-- RECORDED INFORMATION follows --

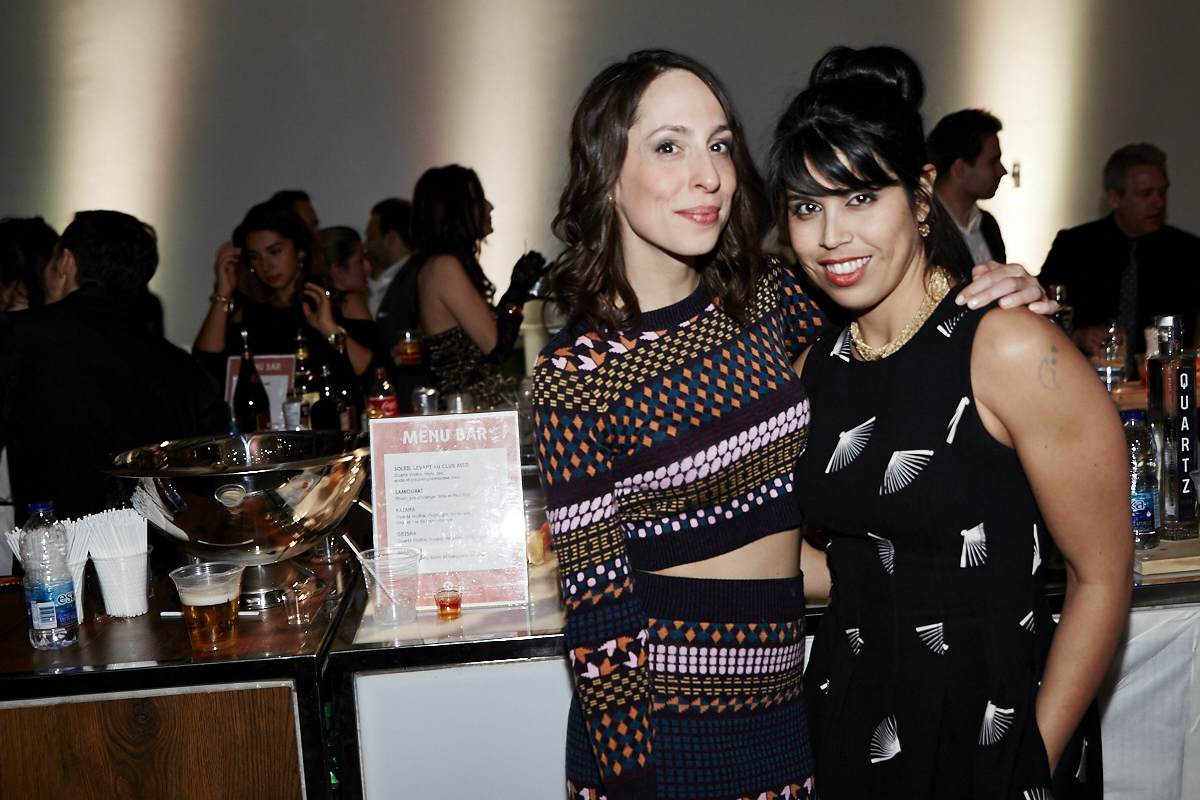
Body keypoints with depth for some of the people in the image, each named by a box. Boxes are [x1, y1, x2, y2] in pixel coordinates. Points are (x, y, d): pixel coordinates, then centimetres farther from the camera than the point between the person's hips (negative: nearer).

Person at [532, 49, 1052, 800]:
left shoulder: (766, 296, -1)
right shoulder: (576, 376, -15)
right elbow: (598, 614, -14)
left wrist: (1005, 293, 0)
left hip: (782, 710, 5)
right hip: (660, 732, -5)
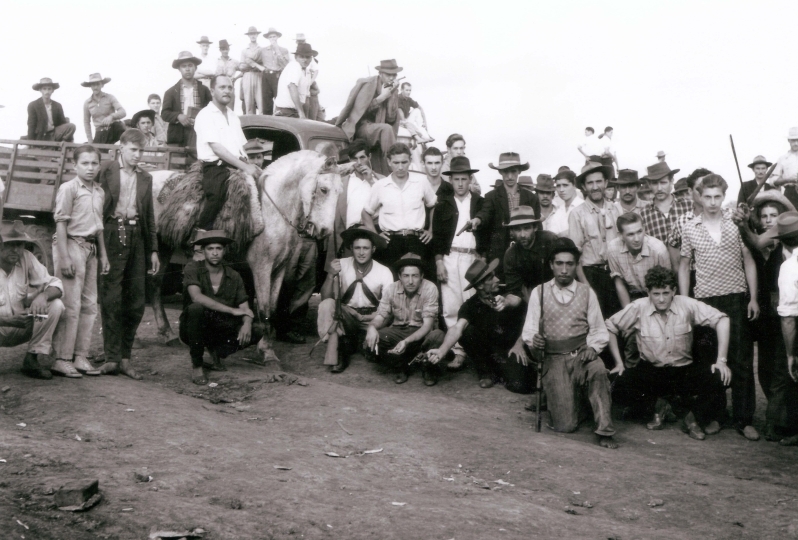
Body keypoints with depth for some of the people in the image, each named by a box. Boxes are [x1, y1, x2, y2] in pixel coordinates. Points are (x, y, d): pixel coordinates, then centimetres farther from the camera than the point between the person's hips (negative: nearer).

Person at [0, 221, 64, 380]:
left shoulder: (26, 258, -6)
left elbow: (55, 285, -7)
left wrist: (43, 296, -30)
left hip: (22, 327, 5)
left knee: (56, 305, -17)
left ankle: (31, 359, -10)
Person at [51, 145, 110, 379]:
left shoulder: (99, 192, 14)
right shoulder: (68, 188, -7)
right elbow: (61, 223, -11)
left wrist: (103, 254, 17)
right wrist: (64, 257, -17)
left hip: (90, 249, 8)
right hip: (72, 245, -8)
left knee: (89, 305, 8)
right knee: (70, 305, -8)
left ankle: (81, 357, 15)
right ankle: (62, 359, -2)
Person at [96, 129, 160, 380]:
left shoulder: (145, 178, 16)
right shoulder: (106, 169, 3)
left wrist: (153, 250, 13)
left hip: (136, 238, 4)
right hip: (112, 235, -4)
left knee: (136, 301, 4)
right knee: (111, 299, -4)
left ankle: (125, 357, 12)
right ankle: (112, 357, 1)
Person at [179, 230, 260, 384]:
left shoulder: (234, 277, 1)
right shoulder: (193, 268, -10)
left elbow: (244, 307, -1)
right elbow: (196, 297, -26)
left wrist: (247, 323, -27)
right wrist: (232, 310, -27)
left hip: (221, 330, 4)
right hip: (194, 330, -4)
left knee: (256, 332, -16)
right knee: (196, 308, -36)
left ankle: (217, 352, 10)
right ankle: (197, 366, -20)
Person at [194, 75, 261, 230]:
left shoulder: (234, 117, 23)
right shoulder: (206, 115, -1)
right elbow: (216, 148, -12)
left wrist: (249, 165, 0)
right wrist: (245, 166, -17)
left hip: (237, 167, 7)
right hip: (215, 168, -7)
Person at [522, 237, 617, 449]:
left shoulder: (587, 293, 10)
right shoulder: (539, 293, 8)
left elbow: (599, 331, 9)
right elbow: (529, 331, 8)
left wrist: (593, 348, -12)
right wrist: (534, 341, -15)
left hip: (582, 355, 1)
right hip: (553, 360, -1)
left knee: (598, 369, -37)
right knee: (565, 426, -14)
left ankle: (604, 430, -23)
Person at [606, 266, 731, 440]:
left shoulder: (686, 305, -12)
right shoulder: (638, 308, -10)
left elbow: (721, 320, -12)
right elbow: (610, 327, 0)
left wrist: (721, 360, -18)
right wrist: (618, 362, -3)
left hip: (684, 371, 0)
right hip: (651, 371, 0)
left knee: (719, 377, -27)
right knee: (621, 380, -28)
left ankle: (693, 417, 2)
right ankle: (658, 406, 4)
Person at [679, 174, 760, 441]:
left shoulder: (736, 224, 3)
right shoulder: (690, 228, 4)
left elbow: (749, 261, 6)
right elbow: (684, 267, 10)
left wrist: (753, 298, -1)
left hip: (737, 299, 0)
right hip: (705, 300, 1)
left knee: (742, 360, -1)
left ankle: (744, 419, 6)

-- RECORDED INFORMATION concluded --

[WHAT IS REQUIRED]:
Begin with the line above that has "left elbow: (55, 285, -7)" and continue through the line that has "left ankle: (81, 357, 15)", setting each one down exactly. Stop there.

[REPLY]:
left elbow: (55, 285, -7)
left wrist: (43, 296, -30)
left hip: (22, 327, 5)
left knee: (56, 305, -17)
left ankle: (31, 359, -10)
Person at [51, 145, 110, 379]:
left shoulder: (99, 192, 14)
right shoulder: (68, 188, -7)
right elbow: (61, 223, -11)
left wrist: (103, 254, 17)
right wrist: (64, 257, -17)
left hip: (90, 249, 8)
right hip: (72, 245, -8)
left knee: (89, 305, 8)
right knee: (70, 305, -8)
left ankle: (81, 357, 15)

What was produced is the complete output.